Immer wieder hat Farid N. vor dem Hanauer Landgericht betont, dass er "von einem Monster befreit worden ist". Am Freitagvormittag nimmt der schmächtige Mann mit dem schütteren Haar das Urteil "Lebenslänglich" gefasst auf und stellt nur den sechstägigen Prozessverlauf in Frage. "Ich bereue, dass ich ehrlich war", sagt der 43-Jährige, der wegen Mordes mit besonders schwerer Schuld keine Regelentlassung nach 15 Jahren erwarten kann.
Vor fünf Monaten hat Farid N. seine 38-jährige Frau vor den Augen der eigenen drei Kinder mit 21 Messerstichen getötet. "Das Schicksal habe es so gewollt", äußert der Angeklagte zum Auftakt der Verhandlung. Ihre Wurzeln hat die Bluttat, die am Frühstückstisch einer Wohnung in der osthessischen Kleinstadt Schlüchtern geschah, in Afghanistan, wo 17 Jahre zuvor eine Ehe arrangiert wurde, die nie funktionierte.
Farid N., ein "autoritärer Charakter" mit "peniblem Ordnungssinn", wie Zeugen und Gutachter berichten, behandelt die Frau, die seiner Wertvorstellung nicht entspricht, "rücksichtslos und sadistisch", sagt der Vorsitzende der Schwurgerichtskammer, Peter Graßmück.
Im Jahr 2000 kommen die Asylbewerber über Moskau nach Deutschland. Die Frau lässt sich nicht umerziehen und knüpft gesellschaftliche Kontakte. Das Familienbild ist widersprüchlich.

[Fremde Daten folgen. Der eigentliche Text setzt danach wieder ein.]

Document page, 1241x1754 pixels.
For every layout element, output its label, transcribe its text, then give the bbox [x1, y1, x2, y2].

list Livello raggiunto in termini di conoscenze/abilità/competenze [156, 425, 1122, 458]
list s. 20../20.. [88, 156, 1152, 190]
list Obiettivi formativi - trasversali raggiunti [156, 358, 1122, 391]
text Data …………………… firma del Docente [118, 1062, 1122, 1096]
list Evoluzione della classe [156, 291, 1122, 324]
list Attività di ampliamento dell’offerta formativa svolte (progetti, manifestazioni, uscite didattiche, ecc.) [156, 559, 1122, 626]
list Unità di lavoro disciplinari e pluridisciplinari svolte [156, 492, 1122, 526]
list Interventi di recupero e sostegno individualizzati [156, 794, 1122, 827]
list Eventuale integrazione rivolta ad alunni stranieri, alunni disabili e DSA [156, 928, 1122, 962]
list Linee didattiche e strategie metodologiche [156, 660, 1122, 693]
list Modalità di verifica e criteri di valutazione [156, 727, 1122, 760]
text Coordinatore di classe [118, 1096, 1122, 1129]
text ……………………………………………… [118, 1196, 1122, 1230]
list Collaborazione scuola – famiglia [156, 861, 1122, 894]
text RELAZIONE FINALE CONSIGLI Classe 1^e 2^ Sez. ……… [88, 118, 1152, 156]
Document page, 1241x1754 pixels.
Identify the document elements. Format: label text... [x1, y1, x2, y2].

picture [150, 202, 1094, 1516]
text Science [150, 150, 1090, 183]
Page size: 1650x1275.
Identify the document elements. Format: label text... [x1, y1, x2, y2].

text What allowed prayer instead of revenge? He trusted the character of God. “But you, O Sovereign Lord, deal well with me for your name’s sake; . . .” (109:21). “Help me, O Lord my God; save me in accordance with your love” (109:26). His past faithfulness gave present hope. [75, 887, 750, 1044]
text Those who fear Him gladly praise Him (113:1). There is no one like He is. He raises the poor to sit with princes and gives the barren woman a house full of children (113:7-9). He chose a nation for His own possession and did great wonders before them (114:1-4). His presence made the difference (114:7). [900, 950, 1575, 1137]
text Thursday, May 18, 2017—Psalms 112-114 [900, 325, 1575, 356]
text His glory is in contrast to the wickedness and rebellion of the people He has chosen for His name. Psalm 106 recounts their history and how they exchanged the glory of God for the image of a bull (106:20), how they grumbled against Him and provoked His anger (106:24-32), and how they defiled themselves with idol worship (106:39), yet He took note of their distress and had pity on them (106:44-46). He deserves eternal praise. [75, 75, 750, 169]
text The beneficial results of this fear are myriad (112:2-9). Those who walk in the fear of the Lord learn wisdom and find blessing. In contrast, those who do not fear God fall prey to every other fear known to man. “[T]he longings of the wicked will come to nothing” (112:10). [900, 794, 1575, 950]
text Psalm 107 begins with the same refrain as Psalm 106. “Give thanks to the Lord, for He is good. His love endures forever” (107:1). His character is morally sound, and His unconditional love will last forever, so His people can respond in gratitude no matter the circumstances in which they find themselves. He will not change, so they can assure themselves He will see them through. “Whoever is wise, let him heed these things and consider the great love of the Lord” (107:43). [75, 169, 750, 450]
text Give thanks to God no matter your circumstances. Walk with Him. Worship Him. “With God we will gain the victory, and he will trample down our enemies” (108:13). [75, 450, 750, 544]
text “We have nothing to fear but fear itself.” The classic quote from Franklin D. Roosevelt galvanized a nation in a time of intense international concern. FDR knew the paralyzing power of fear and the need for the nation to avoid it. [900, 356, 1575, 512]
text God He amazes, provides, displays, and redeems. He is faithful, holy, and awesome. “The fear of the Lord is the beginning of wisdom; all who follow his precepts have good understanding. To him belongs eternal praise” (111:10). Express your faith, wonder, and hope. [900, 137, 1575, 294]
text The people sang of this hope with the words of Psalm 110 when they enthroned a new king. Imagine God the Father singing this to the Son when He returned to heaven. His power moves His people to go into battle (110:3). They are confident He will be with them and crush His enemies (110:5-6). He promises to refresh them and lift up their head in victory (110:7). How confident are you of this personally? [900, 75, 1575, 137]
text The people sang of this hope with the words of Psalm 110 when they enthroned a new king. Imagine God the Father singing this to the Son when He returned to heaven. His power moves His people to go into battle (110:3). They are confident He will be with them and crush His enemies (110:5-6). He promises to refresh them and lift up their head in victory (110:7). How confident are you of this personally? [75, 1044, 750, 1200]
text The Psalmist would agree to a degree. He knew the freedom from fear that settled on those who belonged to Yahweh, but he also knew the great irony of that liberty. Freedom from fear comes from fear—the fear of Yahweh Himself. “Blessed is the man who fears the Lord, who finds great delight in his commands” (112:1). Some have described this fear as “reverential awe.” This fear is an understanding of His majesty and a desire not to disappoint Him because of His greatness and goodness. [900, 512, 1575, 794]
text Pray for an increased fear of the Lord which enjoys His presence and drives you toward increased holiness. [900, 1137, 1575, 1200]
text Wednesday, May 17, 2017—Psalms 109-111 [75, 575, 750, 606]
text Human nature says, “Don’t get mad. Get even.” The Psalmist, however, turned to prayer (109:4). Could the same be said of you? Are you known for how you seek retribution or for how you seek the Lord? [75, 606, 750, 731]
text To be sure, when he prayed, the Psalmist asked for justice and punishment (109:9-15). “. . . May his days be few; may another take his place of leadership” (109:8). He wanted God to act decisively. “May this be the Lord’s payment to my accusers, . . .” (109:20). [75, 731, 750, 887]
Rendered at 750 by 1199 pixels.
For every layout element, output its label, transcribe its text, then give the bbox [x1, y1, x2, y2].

Die Kinder gehen aufs Gymnasium
Die ältere Tochter (15) und der Sohn (11) gehen aufs Gymnasium. Nachbarn, Lehrern oder Ämtern vermag sich der gebildete Farid N. auch freundlich zu zeigen, daheim ist er ein Diktator, der die Frau demütigt und schlägt, was er vor Gericht leugnet. Die Gewalt bleibt nicht ganz verborgen, eine Freundin berichtet, dass der Mann im Internet das Strafmaß für Totschlag nachliest.
Acht Mal flüchtet das Opfer ins Frauenhaus, verlässt ihn und darf die Kinder nicht mehr sehen, die sie fortan auf Anweisung des Vaters "Dreckstück" nennen sollen. Als das Opfer den Kontakt erstreitet, das Sorgerecht beantragt und sich die älteste Tochter vom Vater abwendet, "haben sie aus verletzter Ehre und Eitelkeit einen Burgfrieden geschlossen", schildert Richter Graßmück der Urteilsbegründung.
Die 15-Jährige wundert sich zunächst über den Sinneswandel, den sie später vor Gericht als "Plan, sie umzubringen" wertet. Aus "nichtigem Anlass", so der Richter, während eines Disputs mit der Tochter, kommt es zur Bluttat mit dem Küchenmesser.
Sie fleht: Nicht stechen
Farid N. ersticht seine Frau mit äußerster Brutalität. Während sie fleht, "Nicht stechen", sagt er, "das heißt, bitte nicht stechen". Als ein Nachbar die Frau, die sich noch zur Eingangstür geschleppt hat, zu reanimieren versucht, wirkt Farid N. "erleichtert" und gefasst, wischt die Tatwaffe ab, Blut vom Boden auf und wählt die Nummer der örtlichen Polizei.
Eine krankhafte Persönlichkeitsstörung schließt der Psychologe aus. Der Angeklagt sei bei "besonders klarem Bewusstsein" gewesen, sagt der Psychologe und stellt eine düstere Prognose: Mit seinem Starrsinn und seiner Reuelosigkeit könne Farid N. auch in vielen Jahren noch eine Gefahr für seine älteste Tochter sein.
"Totschlag", wie der Pflichtverteidiger plädierte, oder eine Affekthandlung erkennt auch die Strafkammer nicht. Reue oder das Eingeständnis des eigenen Fehlverhalten habe der 43-Jährige nie erkennen lassen. "Sie haben ihrer Frau das Lebensrecht abgesprochen, weil sie sich trennen wollte", sagt der Richter. Die Wut und Wucht der Messerstiche sei Ausdruck einer "gefühllosen und unbarmherzigen Gesinnung", mit der er den eigenen Kindern die Eltern genommen habe. Töchter und Sohn leben nun in einem Heim.